Over the past few years, I’ve played in a half dozen or more fantasy horseracing contests. At first, I used Associate Remote Viewing to select my “winner” for the three races each contest day. After I joined Dave Silverstein’s group, using my pendulum for sports predictions, I decided to try something less time-consuming on these fantasy contests. For the last few, I’ve used straight intuition, basing my selection on which horse’s name sounded best to me.
For the first time, I was able to complete a contest. In Remington Park’s High Q Test, which ended June 1, I was among 1,083 players who was still “active” after 45 race days and 1,028 were eliminated and “in the barn.” My finishing bankroll of $515 was ranked 1,101st, compared to the winner’s $1,079 bankroll.

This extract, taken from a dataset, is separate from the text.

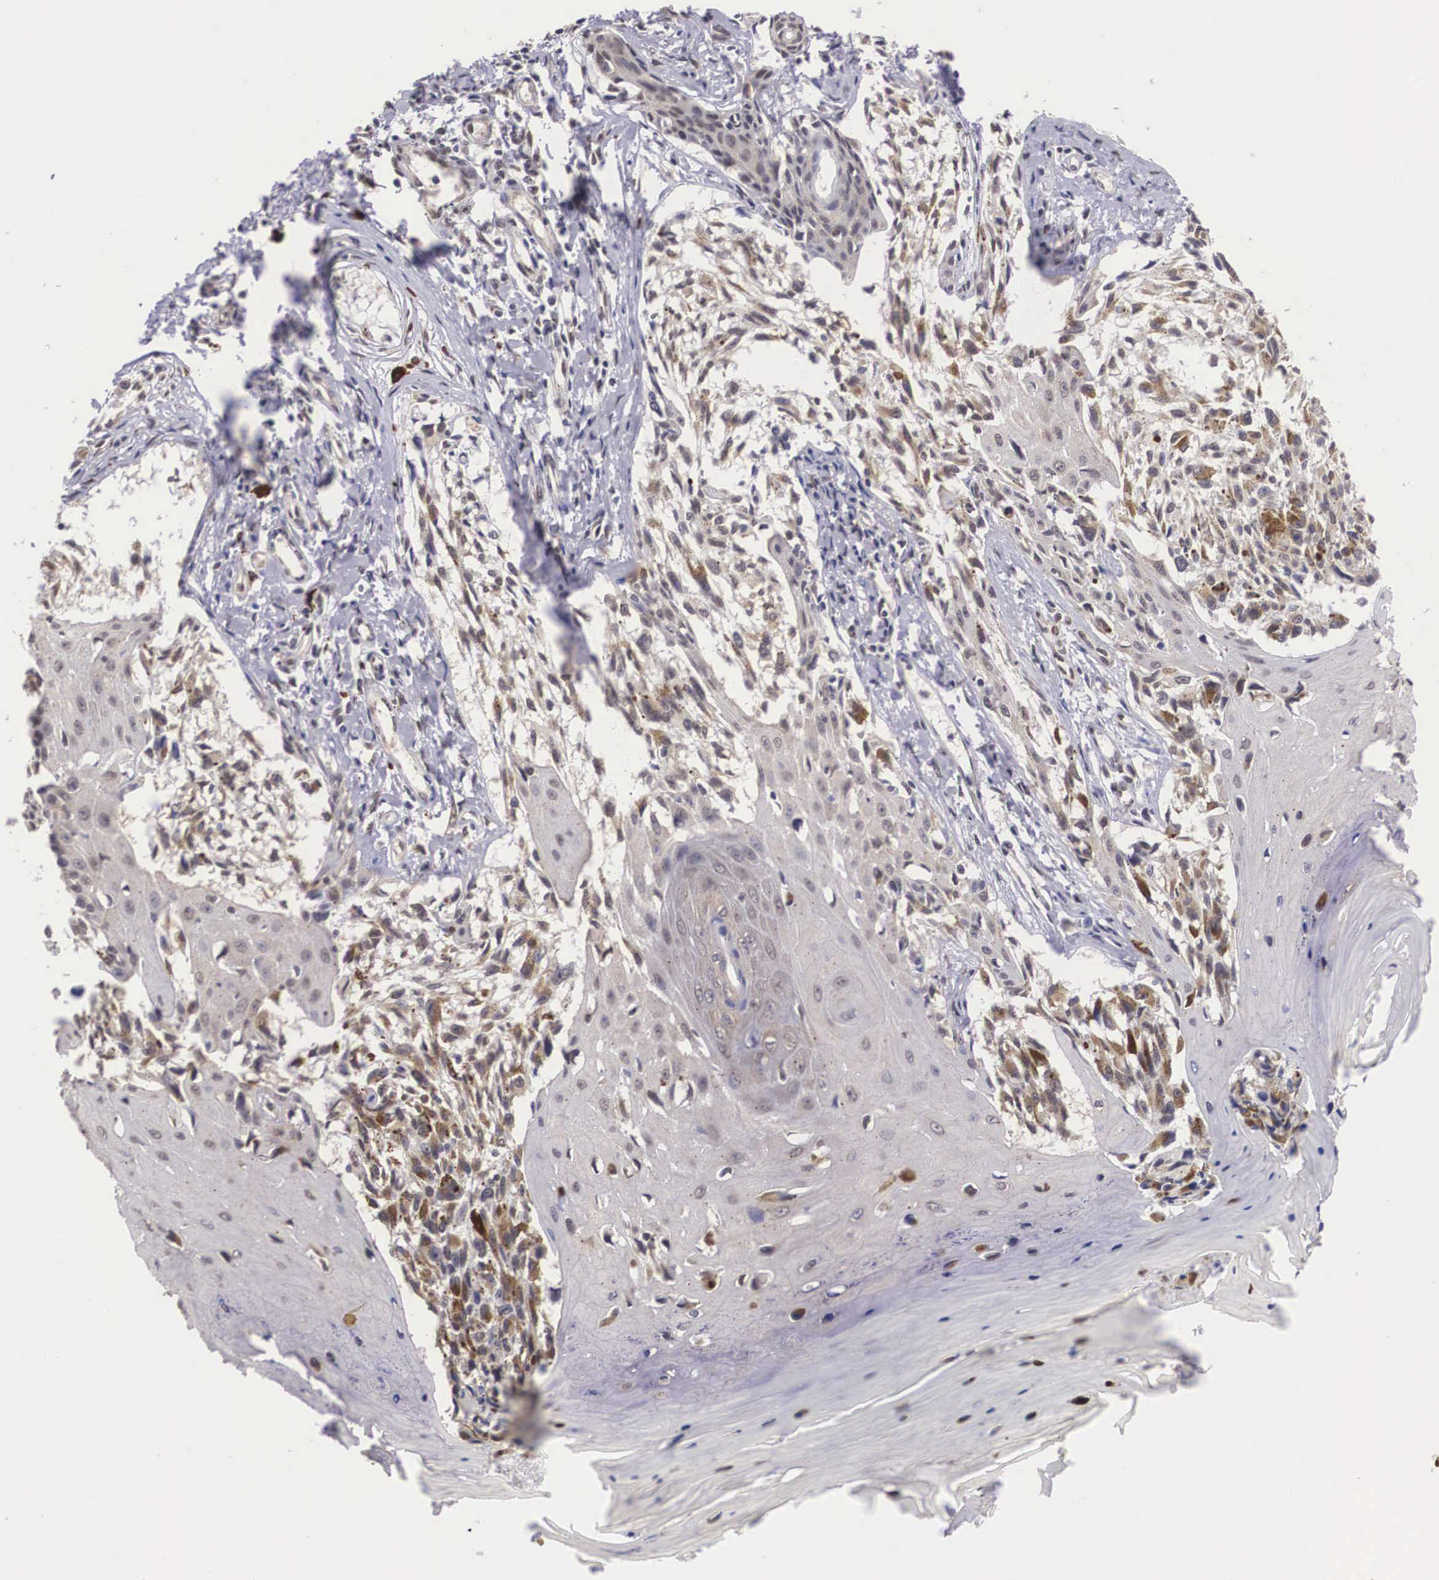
{"staining": {"intensity": "moderate", "quantity": "25%-75%", "location": "cytoplasmic/membranous"}, "tissue": "melanoma", "cell_type": "Tumor cells", "image_type": "cancer", "snomed": [{"axis": "morphology", "description": "Malignant melanoma, NOS"}, {"axis": "topography", "description": "Skin"}], "caption": "Melanoma stained for a protein demonstrates moderate cytoplasmic/membranous positivity in tumor cells.", "gene": "OTX2", "patient": {"sex": "female", "age": 82}}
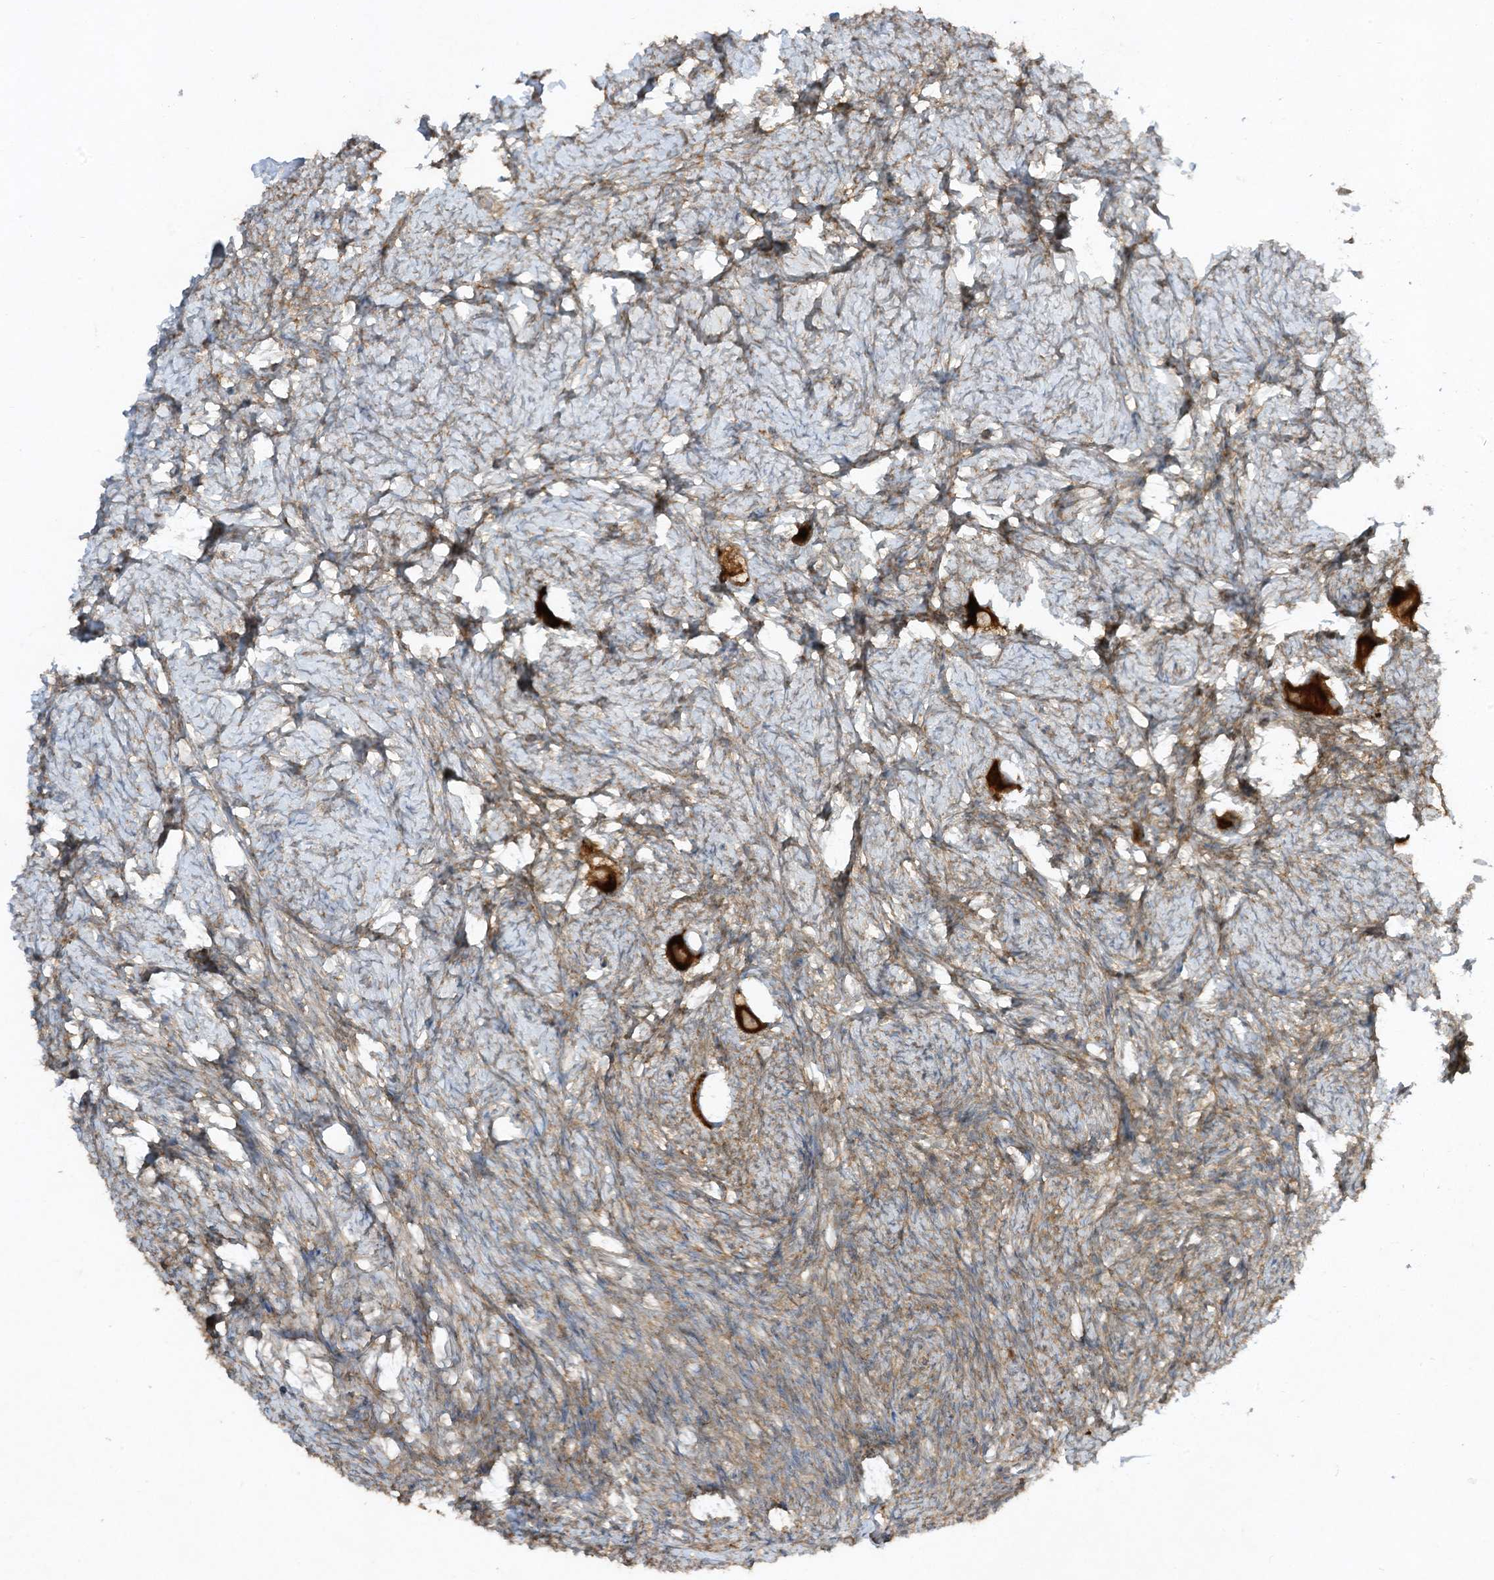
{"staining": {"intensity": "strong", "quantity": ">75%", "location": "cytoplasmic/membranous"}, "tissue": "ovary", "cell_type": "Follicle cells", "image_type": "normal", "snomed": [{"axis": "morphology", "description": "Normal tissue, NOS"}, {"axis": "topography", "description": "Ovary"}], "caption": "Immunohistochemical staining of unremarkable ovary displays >75% levels of strong cytoplasmic/membranous protein expression in about >75% of follicle cells. The staining was performed using DAB to visualize the protein expression in brown, while the nuclei were stained in blue with hematoxylin (Magnification: 20x).", "gene": "LDAH", "patient": {"sex": "female", "age": 27}}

If I’d been betting real money ($6 per race), I would’ve lost $313. Sigh.
Participants continued in THE TEST until such day that none of their selections finished in the top four of their respective race. Each race day, at least one of their selections had to run in 1st, 2nd, 3rd or 4th in their respective race. All eligible contestants received additional Lucky Horseshoes on April 4 and May 9, each giving them one extra day when they could have no winners without being eliminated from the contest.
Last year, I survived until Day 51 of Remington Park’s Thoroenduro challenge, when I got distracted by travel and didn’t enter my selections for two days. When the challenge ended on Dec. 15, despite missing ten race days, I still ranked in the top half – 784th of 2,480 players.